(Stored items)
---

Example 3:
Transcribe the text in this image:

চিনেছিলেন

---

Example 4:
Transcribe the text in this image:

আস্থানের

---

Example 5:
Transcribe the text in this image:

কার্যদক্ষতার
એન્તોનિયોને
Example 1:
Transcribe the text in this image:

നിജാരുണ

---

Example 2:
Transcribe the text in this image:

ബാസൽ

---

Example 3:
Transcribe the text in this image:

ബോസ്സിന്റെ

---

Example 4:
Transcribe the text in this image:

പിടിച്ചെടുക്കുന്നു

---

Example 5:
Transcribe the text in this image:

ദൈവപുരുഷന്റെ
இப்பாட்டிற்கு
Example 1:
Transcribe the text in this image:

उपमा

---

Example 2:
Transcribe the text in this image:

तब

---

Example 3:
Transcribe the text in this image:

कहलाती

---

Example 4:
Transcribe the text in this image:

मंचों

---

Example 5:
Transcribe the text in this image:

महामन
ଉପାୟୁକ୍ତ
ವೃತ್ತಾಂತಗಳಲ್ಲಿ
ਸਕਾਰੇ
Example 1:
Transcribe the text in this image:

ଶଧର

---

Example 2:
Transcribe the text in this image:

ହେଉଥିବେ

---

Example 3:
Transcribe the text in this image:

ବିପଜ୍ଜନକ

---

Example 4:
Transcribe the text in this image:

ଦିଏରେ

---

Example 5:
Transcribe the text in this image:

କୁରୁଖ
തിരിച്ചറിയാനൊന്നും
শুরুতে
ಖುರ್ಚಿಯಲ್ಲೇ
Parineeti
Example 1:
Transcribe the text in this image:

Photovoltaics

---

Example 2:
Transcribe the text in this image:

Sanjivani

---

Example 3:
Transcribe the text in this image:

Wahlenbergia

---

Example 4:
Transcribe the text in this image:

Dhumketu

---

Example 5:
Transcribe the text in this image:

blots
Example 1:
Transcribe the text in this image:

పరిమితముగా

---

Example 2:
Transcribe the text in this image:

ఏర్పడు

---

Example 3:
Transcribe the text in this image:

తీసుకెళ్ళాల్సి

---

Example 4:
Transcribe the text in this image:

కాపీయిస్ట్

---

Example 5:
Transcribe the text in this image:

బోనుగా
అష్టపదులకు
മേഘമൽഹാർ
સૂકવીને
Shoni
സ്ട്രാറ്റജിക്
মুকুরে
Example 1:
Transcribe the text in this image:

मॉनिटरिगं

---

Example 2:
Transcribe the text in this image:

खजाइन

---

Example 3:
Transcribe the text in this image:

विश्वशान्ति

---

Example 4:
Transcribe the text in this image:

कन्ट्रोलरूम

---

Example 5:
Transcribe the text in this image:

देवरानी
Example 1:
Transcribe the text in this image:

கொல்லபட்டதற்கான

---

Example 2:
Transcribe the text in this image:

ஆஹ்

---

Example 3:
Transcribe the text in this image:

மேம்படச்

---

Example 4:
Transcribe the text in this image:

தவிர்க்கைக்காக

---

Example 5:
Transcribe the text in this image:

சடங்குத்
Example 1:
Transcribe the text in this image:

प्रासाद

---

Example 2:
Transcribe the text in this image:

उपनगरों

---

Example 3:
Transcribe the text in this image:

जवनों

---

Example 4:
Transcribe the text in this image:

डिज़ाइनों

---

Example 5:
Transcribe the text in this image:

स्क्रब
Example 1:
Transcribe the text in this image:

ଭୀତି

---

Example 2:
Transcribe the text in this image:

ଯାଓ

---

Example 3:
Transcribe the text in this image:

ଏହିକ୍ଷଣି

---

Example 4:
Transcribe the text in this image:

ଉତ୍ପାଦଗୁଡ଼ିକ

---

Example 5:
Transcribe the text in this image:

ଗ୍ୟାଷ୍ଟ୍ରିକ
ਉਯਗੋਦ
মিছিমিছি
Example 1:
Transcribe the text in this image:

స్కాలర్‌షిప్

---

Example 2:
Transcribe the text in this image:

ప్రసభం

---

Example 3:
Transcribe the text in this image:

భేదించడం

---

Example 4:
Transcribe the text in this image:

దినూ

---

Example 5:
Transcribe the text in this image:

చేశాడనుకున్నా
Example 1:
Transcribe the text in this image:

**What is expected:** Starting from the first line above, copy the data through to the last line exactly.

**Expected output:**
---

Example 3:
Transcribe the text in this image:

চিনেছিলেন

---

Example 4:
Transcribe the text in this image:

আস্থানের

---

Example 5:
Transcribe the text in this image:

কার্যদক্ষতার
એન્તોનિયોને
Example 1:
Transcribe the text in this image:

നിജാരുണ

---

Example 2:
Transcribe the text in this image:

ബാസൽ

---

Example 3:
Transcribe the text in this image:

ബോസ്സിന്റെ

---

Example 4:
Transcribe the text in this image:

പിടിച്ചെടുക്കുന്നു

---

Example 5:
Transcribe the text in this image:

ദൈവപുരുഷന്റെ
இப்பாட்டிற்கு
Example 1:
Transcribe the text in this image:

उपमा

---

Example 2:
Transcribe the text in this image:

तब

---

Example 3:
Transcribe the text in this image:

कहलाती

---

Example 4:
Transcribe the text in this image:

मंचों

---

Example 5:
Transcribe the text in this image:

महामन
ଉପାୟୁକ୍ତ
ವೃತ್ತಾಂತಗಳಲ್ಲಿ
ਸਕਾਰੇ
Example 1:
Transcribe the text in this image:

ଶଧର

---

Example 2:
Transcribe the text in this image:

ହେଉଥିବେ

---

Example 3:
Transcribe the text in this image:

ବିପଜ୍ଜନକ

---

Example 4:
Transcribe the text in this image:

ଦିଏରେ

---

Example 5:
Transcribe the text in this image:

କୁରୁଖ
തിരിച്ചറിയാനൊന്നും
শুরুতে
ಖುರ್ಚಿಯಲ್ಲೇ
Parineeti
Example 1:
Transcribe the text in this image:

Photovoltaics

---

Example 2:
Transcribe the text in this image:

Sanjivani

---

Example 3:
Transcribe the text in this image:

Wahlenbergia

---

Example 4:
Transcribe the text in this image:

Dhumketu

---

Example 5:
Transcribe the text in this image:

blots
Example 1:
Transcribe the text in this image:

పరిమితముగా

---

Example 2:
Transcribe the text in this image:

ఏర్పడు

---

Example 3:
Transcribe the text in this image:

తీసుకెళ్ళాల్సి

---

Example 4:
Transcribe the text in this image:

కాపీయిస్ట్

---

Example 5:
Transcribe the text in this image:

బోనుగా
అష్టపదులకు
മേഘമൽഹാർ
સૂકવીને
Shoni
സ്ട്രാറ്റജിക്
মুকুরে
Example 1:
Transcribe the text in this image:

मॉनिटरिगं

---

Example 2:
Transcribe the text in this image:

खजाइन

---

Example 3:
Transcribe the text in this image:

विश्वशान्ति

---

Example 4:
Transcribe the text in this image:

कन्ट्रोलरूम

---

Example 5:
Transcribe the text in this image:

देवरानी
Example 1:
Transcribe the text in this image:

கொல்லபட்டதற்கான

---

Example 2:
Transcribe the text in this image:

ஆஹ்

---

Example 3:
Transcribe the text in this image:

மேம்படச்

---

Example 4:
Transcribe the text in this image:

தவிர்க்கைக்காக

---

Example 5:
Transcribe the text in this image:

சடங்குத்
Example 1:
Transcribe the text in this image:

प्रासाद

---

Example 2:
Transcribe the text in this image:

उपनगरों

---

Example 3:
Transcribe the text in this image:

जवनों

---

Example 4:
Transcribe the text in this image:

डिज़ाइनों

---

Example 5:
Transcribe the text in this image:

स्क्रब
Example 1:
Transcribe the text in this image:

ଭୀତି

---

Example 2:
Transcribe the text in this image:

ଯାଓ

---

Example 3:
Transcribe the text in this image:

ଏହିକ୍ଷଣି

---

Example 4:
Transcribe the text in this image:

ଉତ୍ପାଦଗୁଡ଼ିକ

---

Example 5:
Transcribe the text in this image:

ଗ୍ୟାଷ୍ଟ୍ରିକ
ਉਯਗੋਦ
মিছিমিছি
Example 1:
Transcribe the text in this image:

స్కాలర్‌షిప్

---

Example 2:
Transcribe the text in this image:

ప్రసభం

---

Example 3:
Transcribe the text in this image:

భేదించడం

---

Example 4:
Transcribe the text in this image:

దినూ

---

Example 5:
Transcribe the text in this image:

చేశాడనుకున్నా
Example 1:
Transcribe the text in this image:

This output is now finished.